- Work instruction
Put every line of the data below into a numbered list, skipping blank lines and leaving the pictures out.
[Dataset records — start]
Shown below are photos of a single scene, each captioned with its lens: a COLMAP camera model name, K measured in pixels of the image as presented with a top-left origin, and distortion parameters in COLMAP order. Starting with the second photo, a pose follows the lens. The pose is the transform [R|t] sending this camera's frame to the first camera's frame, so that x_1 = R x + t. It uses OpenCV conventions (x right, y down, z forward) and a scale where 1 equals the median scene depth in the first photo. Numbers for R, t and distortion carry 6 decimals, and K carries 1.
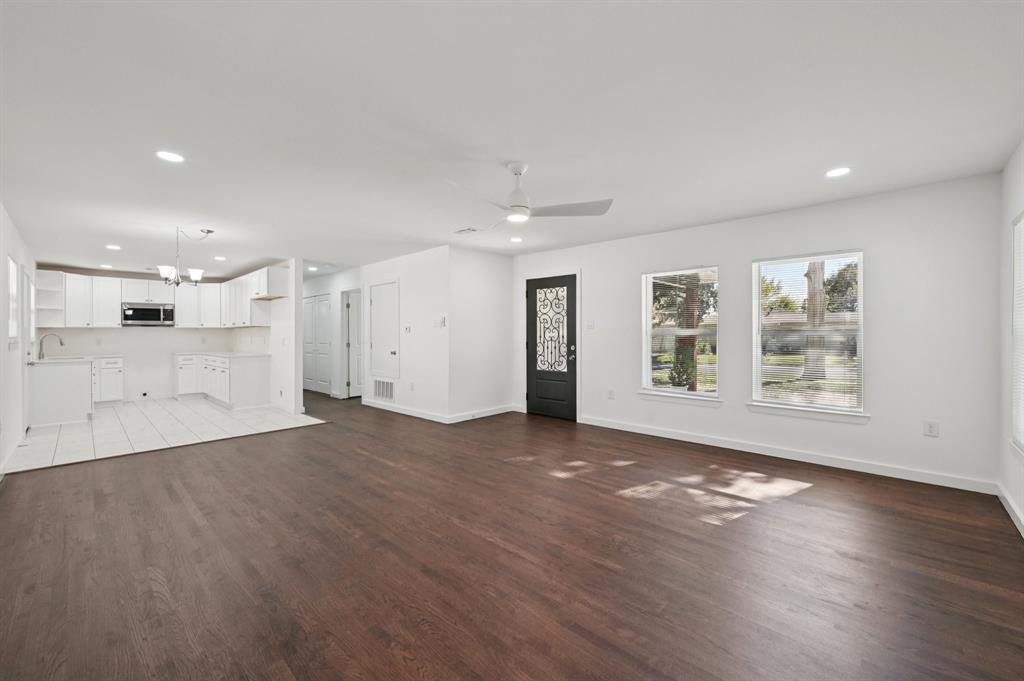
lens RADIAL K [[408.6, 0, 512.2], [0, 408.6, 334.3], [0, 0, 1]] dist [-0.009328, -0.000256]
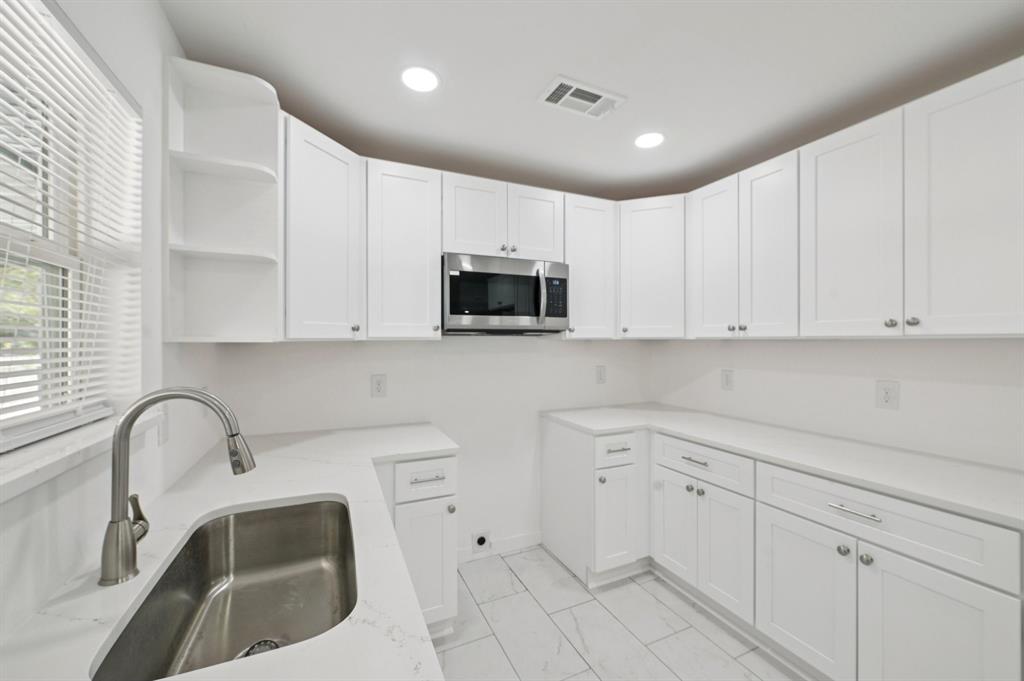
lens RADIAL K [[407.4, 0, 512.0], [0, 407.4, 340.5], [0, 0, 1]] dist [-0.011390, 0.000024]
pose [[0.921292, 0.001397, -0.388869, -0.776841], [-0.002454, 0.999995, -0.002222, -0.014885], [0.388864, 0.003001, 0.921290, 0.724376]]
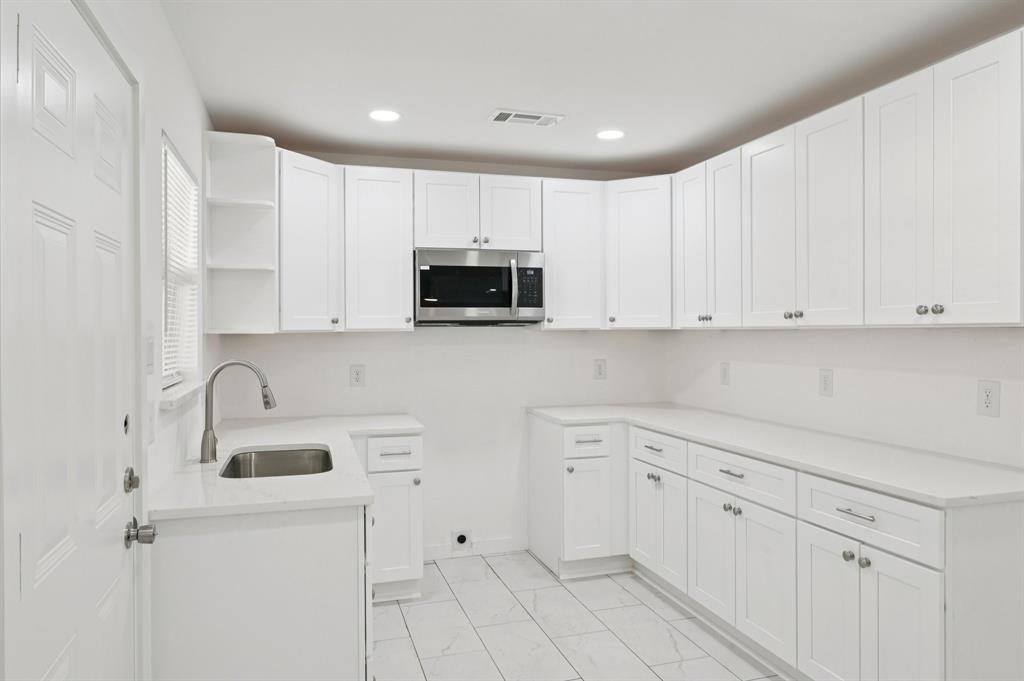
lens RADIAL K [[692.7, 0, 510.3], [0, 692.7, 328.2], [0, 0, 1]] dist [-0.041385, -0.001973]
pose [[0.863498, -0.003219, -0.504342, -0.616889], [0.000578, 0.999985, -0.005394, -0.015107], [0.504352, 0.004367, 0.863487, 0.566026]]
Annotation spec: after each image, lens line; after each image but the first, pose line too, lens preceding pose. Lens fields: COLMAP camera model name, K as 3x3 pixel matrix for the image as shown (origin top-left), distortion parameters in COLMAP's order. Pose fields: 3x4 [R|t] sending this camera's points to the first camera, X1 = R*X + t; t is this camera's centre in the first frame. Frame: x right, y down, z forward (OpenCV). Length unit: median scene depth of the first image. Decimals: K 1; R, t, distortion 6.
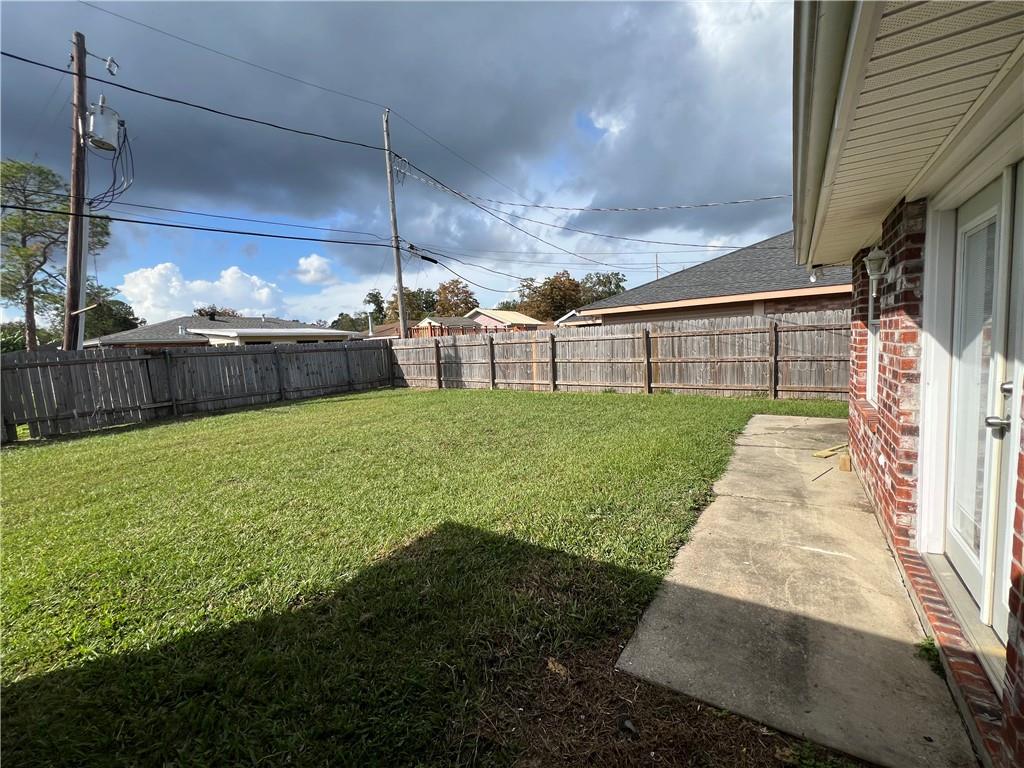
lens RADIAL K [[413.1, 0, 513.2], [0, 413.1, 384.4], [0, 0, 1]] dist [-0.002091, -0.000158]
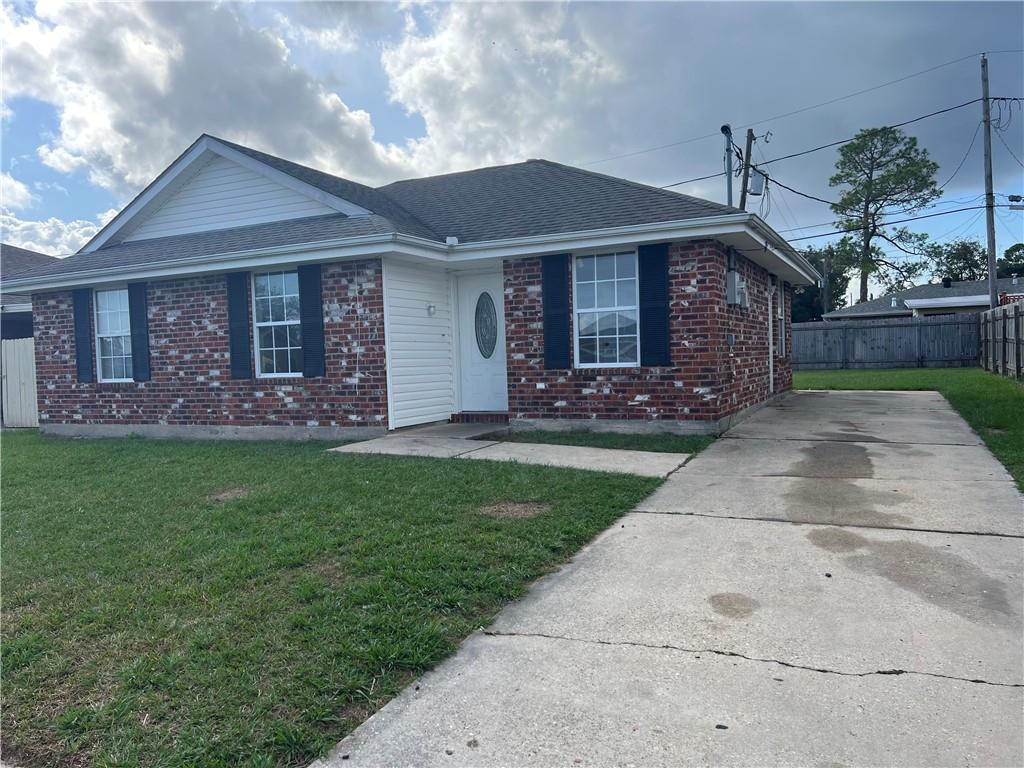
[Dataset records — finish]
- Result of the task
1. Shown below are photos of a single scene, each captioned with its lens: a COLMAP camera model name, K measured in pixels of the image as presented with a top-left origin, and distortion parameters in COLMAP order. Starting with the second photo, a pose follows the lens. The pose is the transform [R|t] sending this camera's frame to the first camera's frame, so that x_1 = R x + t. It uses OpenCV conventions (x right, y down, z forward) and a scale where 1 equals the median scene depth in the first photo. Numbers for R, t and distortion carry 6 decimals, and K carries 1.
2. lens RADIAL K [[408.6, 0, 512.2], [0, 408.6, 334.3], [0, 0, 1]] dist [-0.009328, -0.000256]
3. lens RADIAL K [[407.4, 0, 512.0], [0, 407.4, 340.5], [0, 0, 1]] dist [-0.011390, 0.000024]
4. pose [[0.921292, 0.001397, -0.388869, -0.776841], [-0.002454, 0.999995, -0.002222, -0.014885], [0.388864, 0.003001, 0.921290, 0.724376]]
5. lens RADIAL K [[692.7, 0, 510.3], [0, 692.7, 328.2], [0, 0, 1]] dist [-0.041385, -0.001973]
6. pose [[0.863498, -0.003219, -0.504342, -0.616889], [0.000578, 0.999985, -0.005394, -0.015107], [0.504352, 0.004367, 0.863487, 0.566026]]
7. Annotation spec: after each image, lens line; after each image but the first, pose line too, lens preceding pose. Lens fields: COLMAP camera model name, K as 3x3 pixel matrix for the image as shown (origin top-left), distortion parameters in COLMAP's order. Pose fields: 3x4 [R|t] sending this camera's points to the first camera, X1 = R*X + t; t is this camera's centre in the first frame. Frame: x right, y down, z forward (OpenCV). Length unit: median scene depth of the first image. Decimals: K 1; R, t, distortion 6.
8. lens RADIAL K [[413.1, 0, 513.2], [0, 413.1, 384.4], [0, 0, 1]] dist [-0.002091, -0.000158]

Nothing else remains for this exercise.